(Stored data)
*** Begin section ***
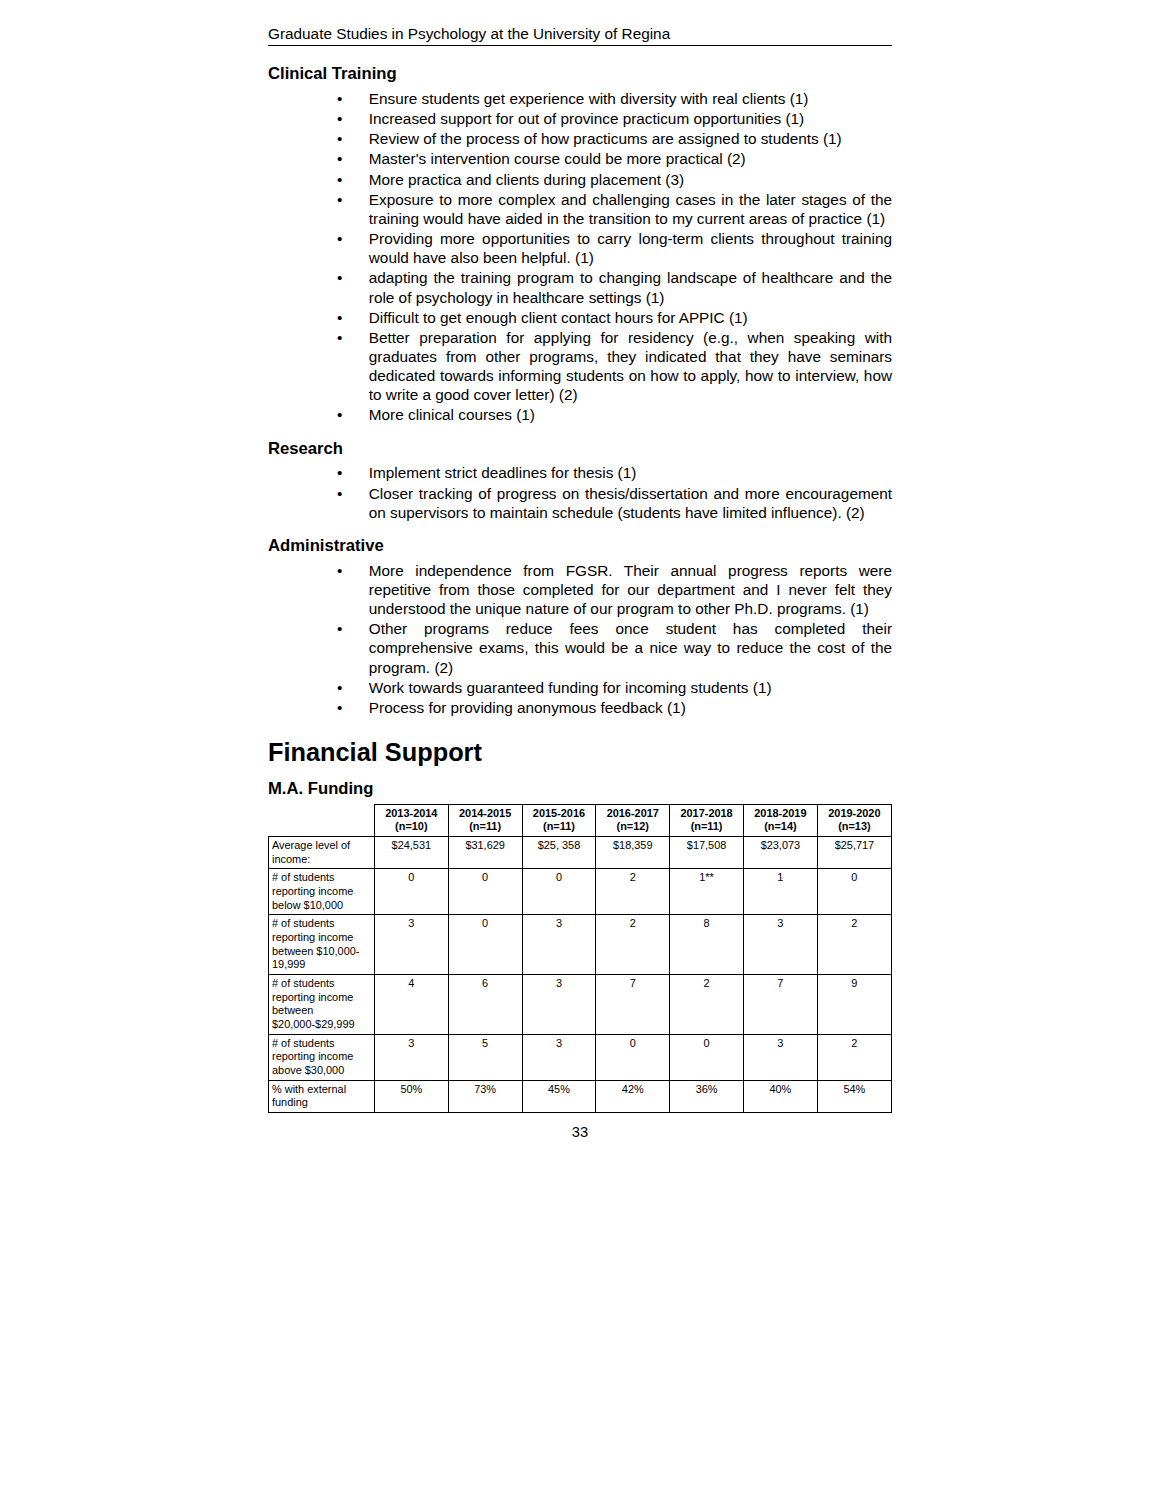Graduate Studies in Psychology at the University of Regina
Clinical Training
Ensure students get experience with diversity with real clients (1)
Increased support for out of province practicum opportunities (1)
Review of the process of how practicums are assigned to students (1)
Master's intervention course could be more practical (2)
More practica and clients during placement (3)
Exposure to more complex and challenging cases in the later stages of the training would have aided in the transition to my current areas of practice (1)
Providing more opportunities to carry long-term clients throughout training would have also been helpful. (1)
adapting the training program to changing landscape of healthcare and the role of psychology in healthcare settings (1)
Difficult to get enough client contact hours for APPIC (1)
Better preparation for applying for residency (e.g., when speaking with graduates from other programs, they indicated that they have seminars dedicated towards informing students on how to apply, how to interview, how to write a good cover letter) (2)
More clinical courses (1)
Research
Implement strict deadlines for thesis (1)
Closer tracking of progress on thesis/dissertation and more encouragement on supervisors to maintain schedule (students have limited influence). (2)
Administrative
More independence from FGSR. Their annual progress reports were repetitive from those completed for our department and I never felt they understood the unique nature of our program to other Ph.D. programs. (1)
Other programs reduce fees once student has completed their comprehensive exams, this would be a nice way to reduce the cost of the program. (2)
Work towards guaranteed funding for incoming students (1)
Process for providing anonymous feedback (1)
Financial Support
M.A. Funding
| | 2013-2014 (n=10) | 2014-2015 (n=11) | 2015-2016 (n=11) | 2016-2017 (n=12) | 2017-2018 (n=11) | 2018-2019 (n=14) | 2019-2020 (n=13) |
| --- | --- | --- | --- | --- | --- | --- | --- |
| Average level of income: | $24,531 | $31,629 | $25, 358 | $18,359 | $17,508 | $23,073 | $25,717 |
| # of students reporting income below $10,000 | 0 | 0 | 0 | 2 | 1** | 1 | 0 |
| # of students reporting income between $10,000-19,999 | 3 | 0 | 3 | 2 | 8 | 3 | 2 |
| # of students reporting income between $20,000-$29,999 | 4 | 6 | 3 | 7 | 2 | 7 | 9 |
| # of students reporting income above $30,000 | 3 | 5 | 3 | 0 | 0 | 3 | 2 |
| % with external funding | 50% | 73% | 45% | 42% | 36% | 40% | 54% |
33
*** End section ***
### Exercise
Some lines above contain the word "opportunities". Copy each of them.

### Task result
Increased support for out of province practicum opportunities (1)
Providing more opportunities to carry long-term clients throughout training would have also been helpful. (1)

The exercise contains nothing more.